Further suppose that each record in this table has a total width of app. 23 KB.
Now multiply 23 KB with 4 million, and you get 92 GB of disk space.
Having written that, there might be ways to circumvent building such huge cache files. However, we cannot tell without further analysis and more information. For example, what are your sources, how large are they, how are they structured (a rough description is enough), how are the sources related, what does the mapping do.
And last not least: which version of PowerCenter / Informatica platform do you work with on what OS / HW platform?

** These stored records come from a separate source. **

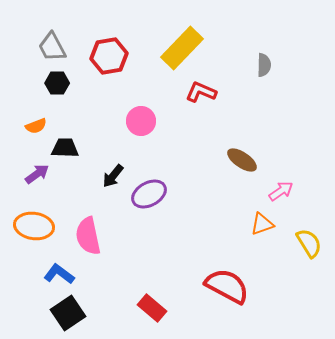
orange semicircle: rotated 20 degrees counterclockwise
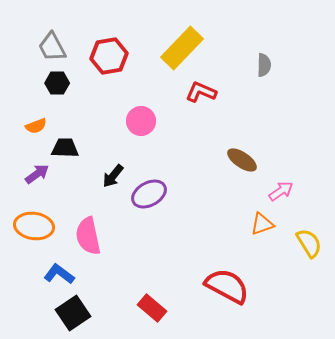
black square: moved 5 px right
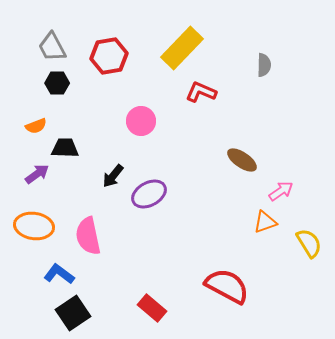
orange triangle: moved 3 px right, 2 px up
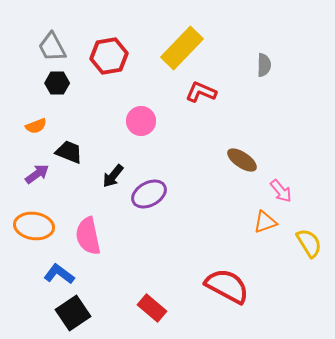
black trapezoid: moved 4 px right, 4 px down; rotated 20 degrees clockwise
pink arrow: rotated 85 degrees clockwise
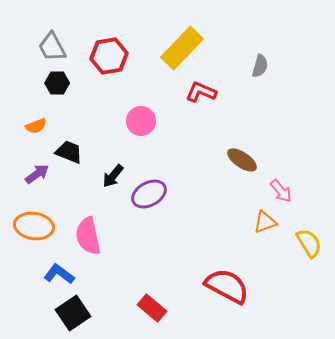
gray semicircle: moved 4 px left, 1 px down; rotated 15 degrees clockwise
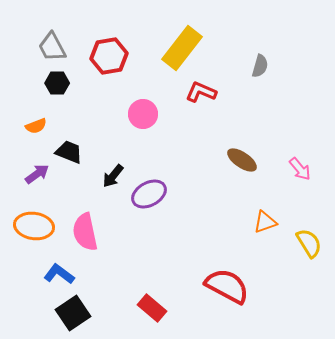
yellow rectangle: rotated 6 degrees counterclockwise
pink circle: moved 2 px right, 7 px up
pink arrow: moved 19 px right, 22 px up
pink semicircle: moved 3 px left, 4 px up
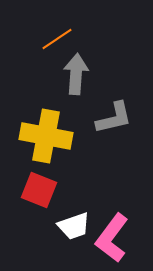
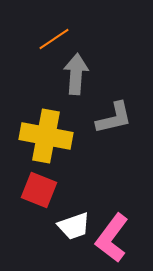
orange line: moved 3 px left
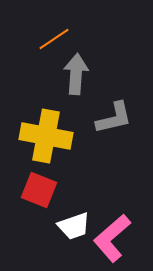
pink L-shape: rotated 12 degrees clockwise
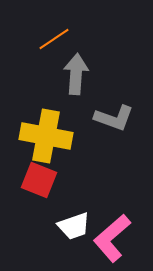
gray L-shape: rotated 33 degrees clockwise
red square: moved 10 px up
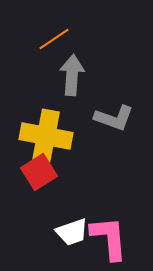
gray arrow: moved 4 px left, 1 px down
red square: moved 8 px up; rotated 36 degrees clockwise
white trapezoid: moved 2 px left, 6 px down
pink L-shape: moved 3 px left; rotated 126 degrees clockwise
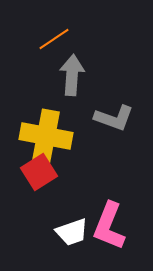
pink L-shape: moved 12 px up; rotated 153 degrees counterclockwise
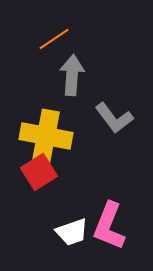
gray L-shape: rotated 33 degrees clockwise
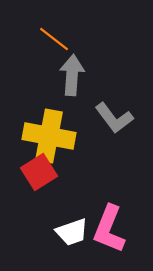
orange line: rotated 72 degrees clockwise
yellow cross: moved 3 px right
pink L-shape: moved 3 px down
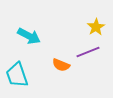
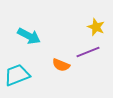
yellow star: rotated 18 degrees counterclockwise
cyan trapezoid: rotated 88 degrees clockwise
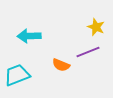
cyan arrow: rotated 150 degrees clockwise
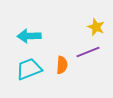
orange semicircle: moved 1 px right; rotated 108 degrees counterclockwise
cyan trapezoid: moved 12 px right, 6 px up
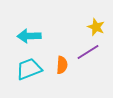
purple line: rotated 10 degrees counterclockwise
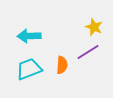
yellow star: moved 2 px left
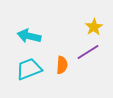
yellow star: rotated 18 degrees clockwise
cyan arrow: rotated 15 degrees clockwise
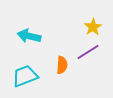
yellow star: moved 1 px left
cyan trapezoid: moved 4 px left, 7 px down
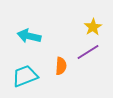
orange semicircle: moved 1 px left, 1 px down
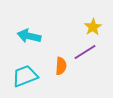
purple line: moved 3 px left
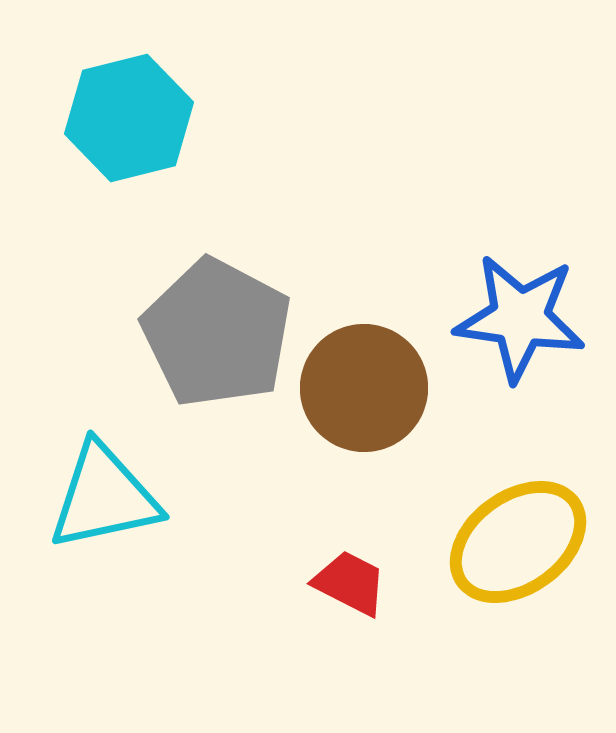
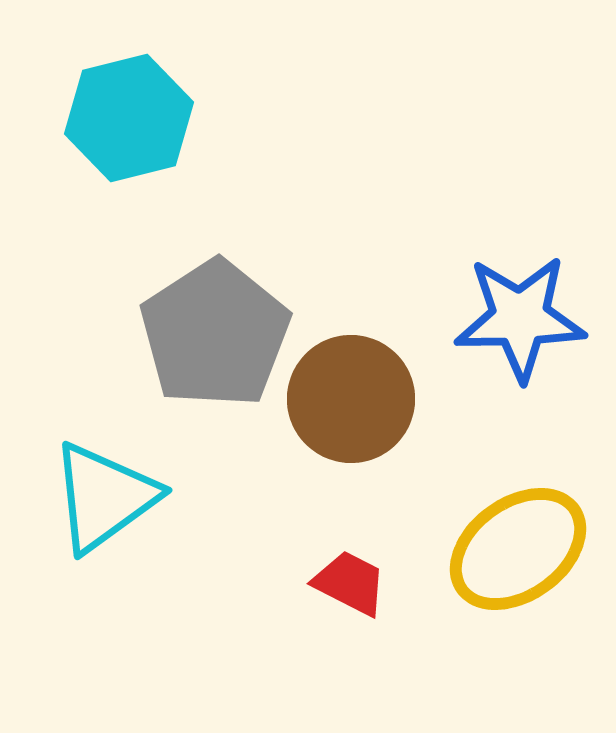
blue star: rotated 9 degrees counterclockwise
gray pentagon: moved 2 px left, 1 px down; rotated 11 degrees clockwise
brown circle: moved 13 px left, 11 px down
cyan triangle: rotated 24 degrees counterclockwise
yellow ellipse: moved 7 px down
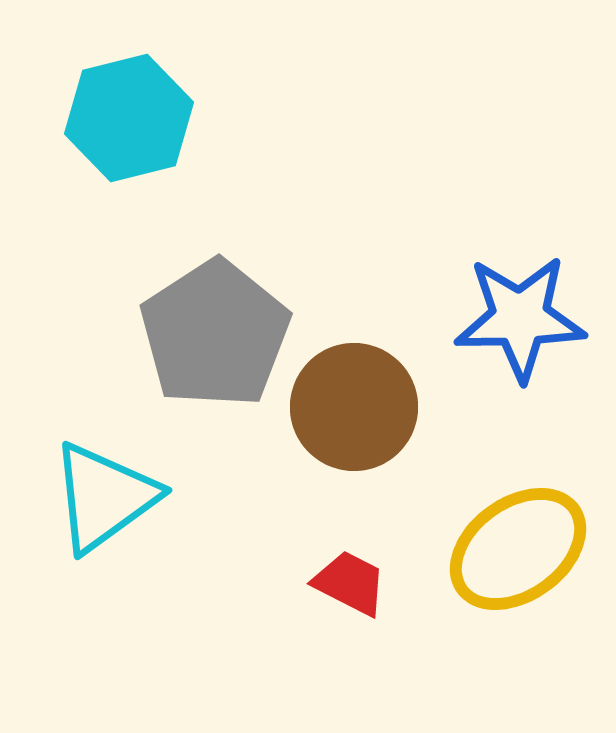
brown circle: moved 3 px right, 8 px down
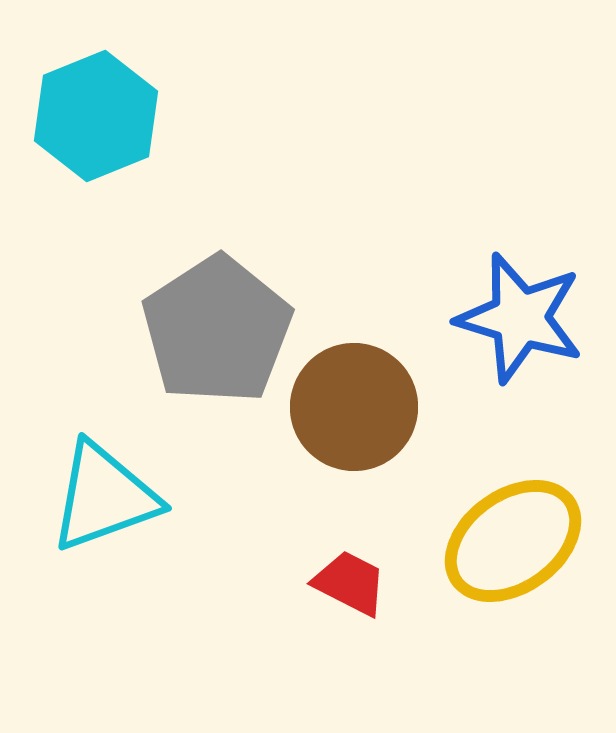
cyan hexagon: moved 33 px left, 2 px up; rotated 8 degrees counterclockwise
blue star: rotated 18 degrees clockwise
gray pentagon: moved 2 px right, 4 px up
cyan triangle: rotated 16 degrees clockwise
yellow ellipse: moved 5 px left, 8 px up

Thanks for responding to the question.
we are pulling data from 2 sql server tables and loading it to flat file. There is foreign key relationship between two tables
we have an expression immediately after the two SQ, then a sorter
SQ --> EXP-->SRT(asc on PK)--> joining with JNR below
SQ-->EXP-->SRT(asc on FK and desc on update date field)-->AGG--> SRT-->JNR(normal joining both Sources)-->EXP-->TRGT
Its a concurrent workflow.
1st run - 124K, 316K
2nd run - 108K, 274K
3rd run - 322K, 894K
4th run - 371K,1009K
5th run - 459K,1278K
6th run - 20K, 58K
7th run - 7K, 18K
Informatica 10.2, UNIX OS
Please let me know,
how I can reduce the sorter temp file getting generated
That's not sufficient information. How large is each record? On average, as the Sorter almost always sorts only according to "real" data and not in the defined maximum width.
Below are the session statistics:
Sorter - For Transformation [srt_C], memory used is  bytes and row size is 202664 bytes.

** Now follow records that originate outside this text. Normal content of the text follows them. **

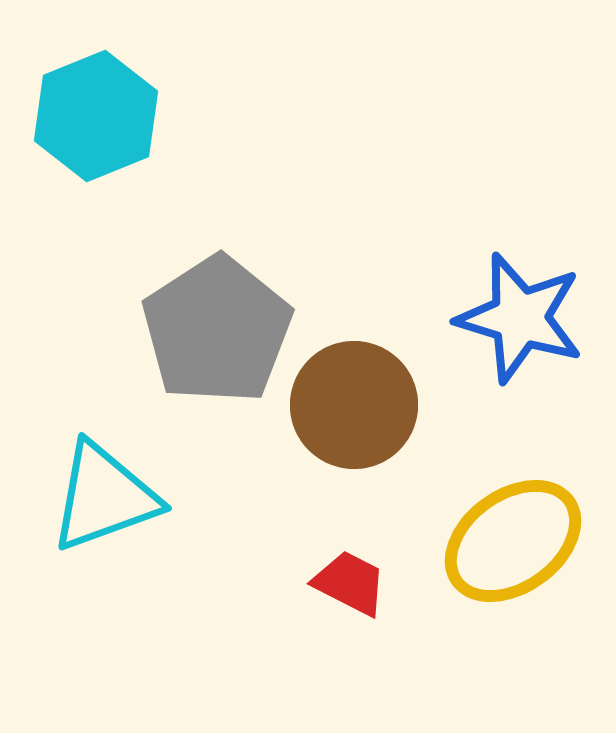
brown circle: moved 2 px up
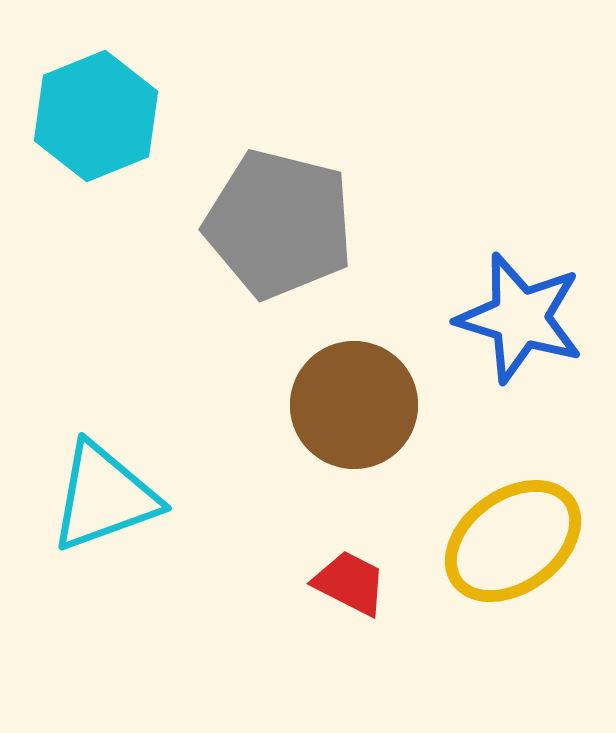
gray pentagon: moved 62 px right, 106 px up; rotated 25 degrees counterclockwise
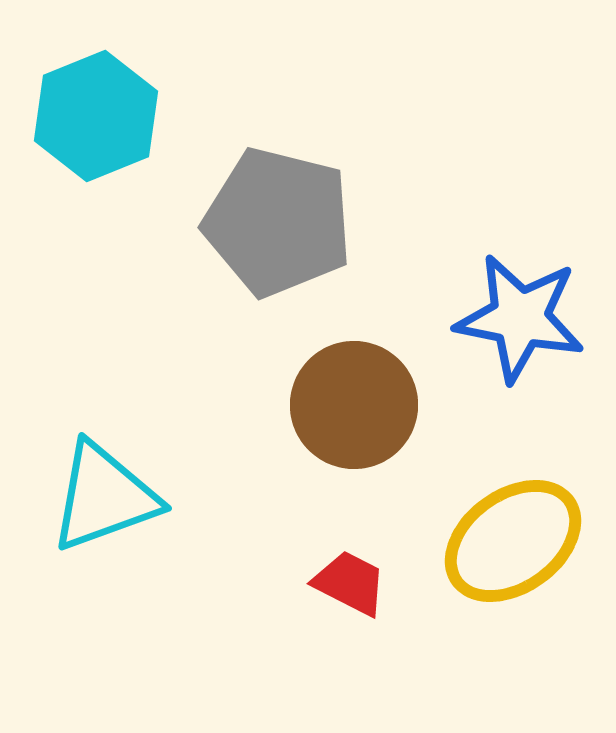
gray pentagon: moved 1 px left, 2 px up
blue star: rotated 6 degrees counterclockwise
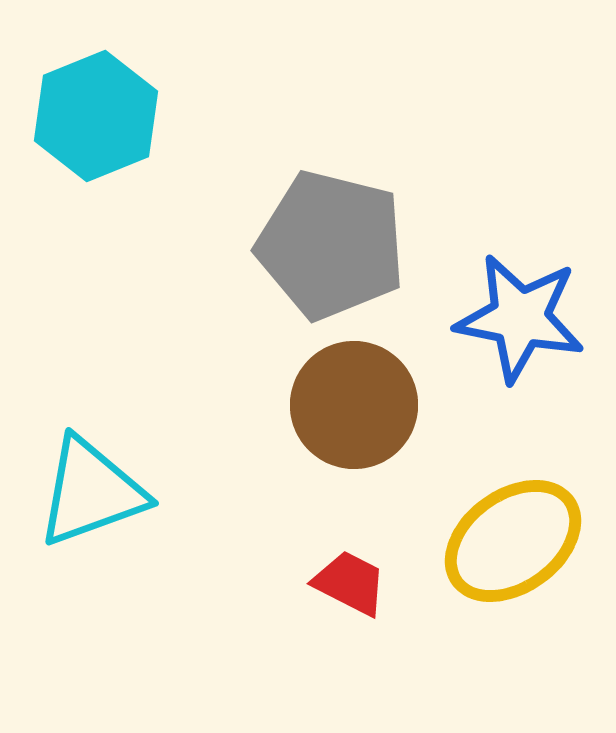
gray pentagon: moved 53 px right, 23 px down
cyan triangle: moved 13 px left, 5 px up
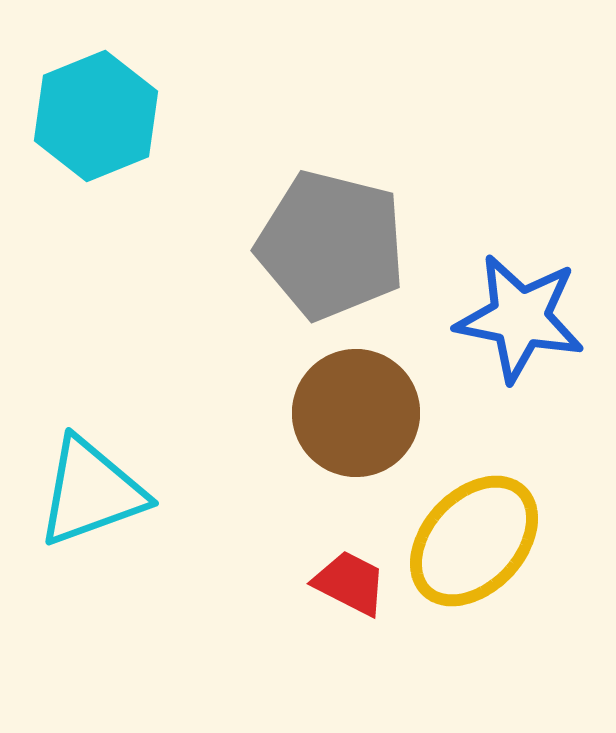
brown circle: moved 2 px right, 8 px down
yellow ellipse: moved 39 px left; rotated 11 degrees counterclockwise
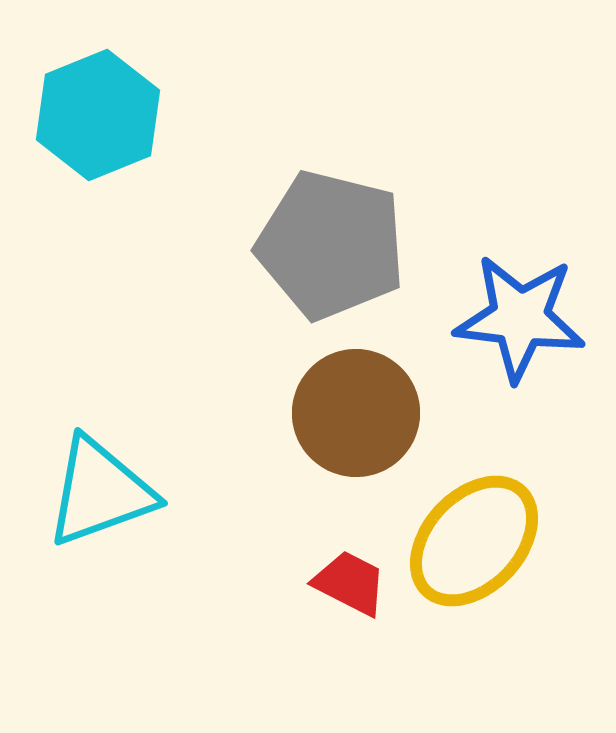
cyan hexagon: moved 2 px right, 1 px up
blue star: rotated 4 degrees counterclockwise
cyan triangle: moved 9 px right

TRANSF_1_4_1 SORT_40422 SORT_40422 End of output from Sorter Transformation [srt_C]. Processed 459021 rows (93027031944 input bytes; 471752245248 temp I/O bytes). : (Sun Oct 06 22:17:59 2019)

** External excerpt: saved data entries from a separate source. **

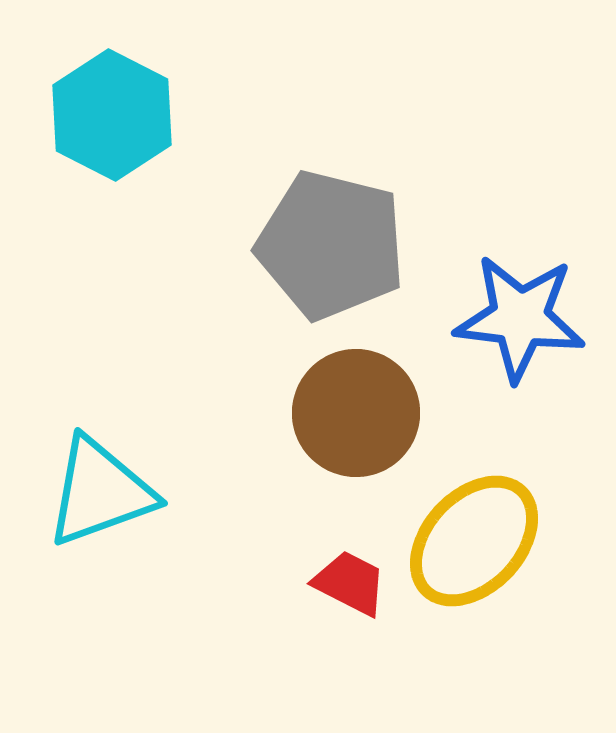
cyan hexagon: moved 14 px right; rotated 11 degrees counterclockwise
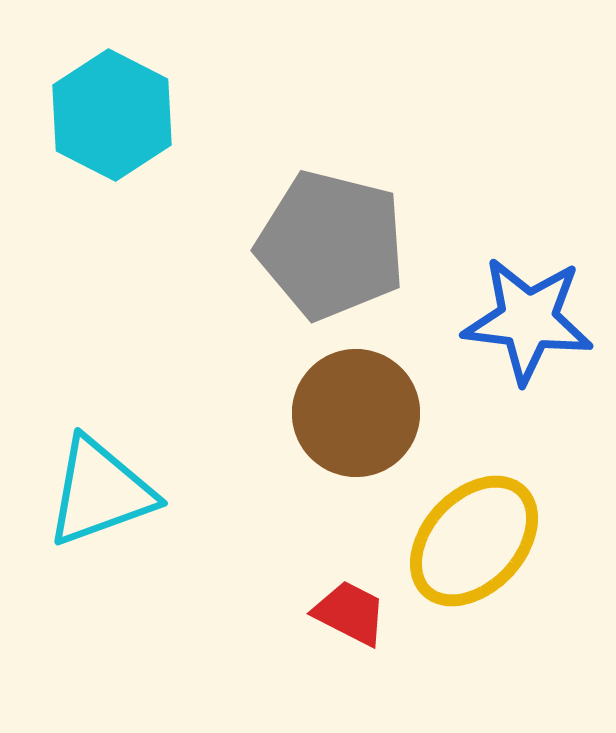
blue star: moved 8 px right, 2 px down
red trapezoid: moved 30 px down
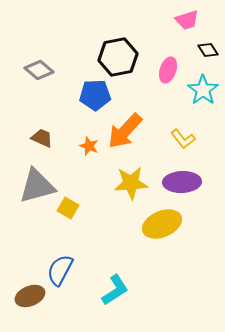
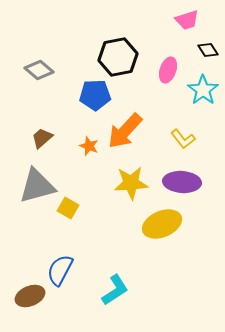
brown trapezoid: rotated 65 degrees counterclockwise
purple ellipse: rotated 6 degrees clockwise
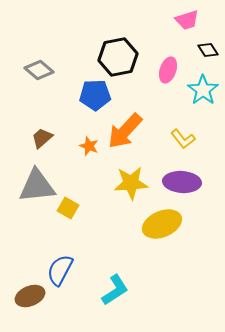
gray triangle: rotated 9 degrees clockwise
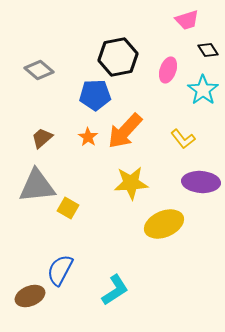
orange star: moved 1 px left, 9 px up; rotated 12 degrees clockwise
purple ellipse: moved 19 px right
yellow ellipse: moved 2 px right
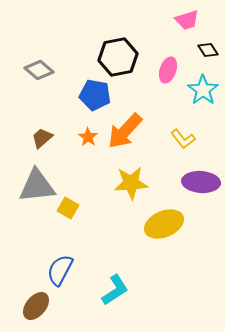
blue pentagon: rotated 12 degrees clockwise
brown ellipse: moved 6 px right, 10 px down; rotated 28 degrees counterclockwise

TRANSF _1_4_1 SORT_40426 Performance Warning! Sorter Transformation [srt_C] required 6-pass sort with
471752245248 temp I/O bytes. The cache size was so small that it required multiple passes of intermediate disk I/O with the temp file. This severely
impacted the performance. The cache size should only need to be a small fraction of input data size, in addition to the minimum size about 8MB, to
achieve reasonable performance. Please try to set it to at least 427MB for 2-pass sort (1-pass temp I/O), or better 91503MB for 1-pass in-memory sort.
That message states it clearly: the Sorter needs its 92 GB of memory because that's the size of the data to be processed. The only thing you can do is to improve the speed of the session by increasing the cache size from 16 MB to let's say 95 MB; that should be sufficient to speed up the session heavily.
Is there a way that I can reduce the size of the temp file(PMSORT -92 GB) that is being created
There might be (depending on your source system), but I cannot tell you whether you can go this way.
The Sorter is one of those transformations which obey the so-called "transformation scope". Usually this transformation scope is set to All Input, meaning that these transformations cache all input data before they start processing data.
If you are able to somehow "pre-sort" the data before feeding them into the mapping into smaller chunks, then you could use a Transaction Control and an EXP to break up the whole data stream into "transactions" (actually simply larger chunks of records). Then you can set the Sorter to Transformation Scope = Transaction, making it cache only all records per "transaction" and not for the whole input stream.
Of course this requires that the transformations following the Sorter are (if they can be set up this way) set to Transformation Scope = Transaction as well; otherwise the whole story wouldn't have any positive effect.
The whole thing is not really complicated, but may I advice you to first play around with a small data set in order to get a feeling how this "transactioning" works before you go and change this huge mapping. All necessary details can be found in the Designer and the Transformation guide for PowerCenter, but nonetheless this "transaction scoping" is not the best-explained feature of PowerCenter.
Just saw that I forgot to mention one example of what this "pre-sorting" might mean.
Imagine you have to process measurement data from 2,500 weather measuring stations all over the country.
Further imagine that the sensor data are not sorted per measuring station, but that you get the data for all measurement stations as one single file per measurement station.
In such a case you can make use of the "transaction scoping": use an EXP and a Transaction Control to start a new "transaction" with each new input file; then use a Sorter (set to Transformation Scope = Transaction) to sort the data per input file (i.e. per measurement station); now you can process the sensor data per "transaction" (meaning per input file).
In such cases you can often save many GB of disk space and RAM for caches. And in this example you can easily save 99% of the disk space and RAM needed to cache all input data.
Hope that makes it clear why I stated that you have to see whether this "transaction scoping" might be helpful for you or not.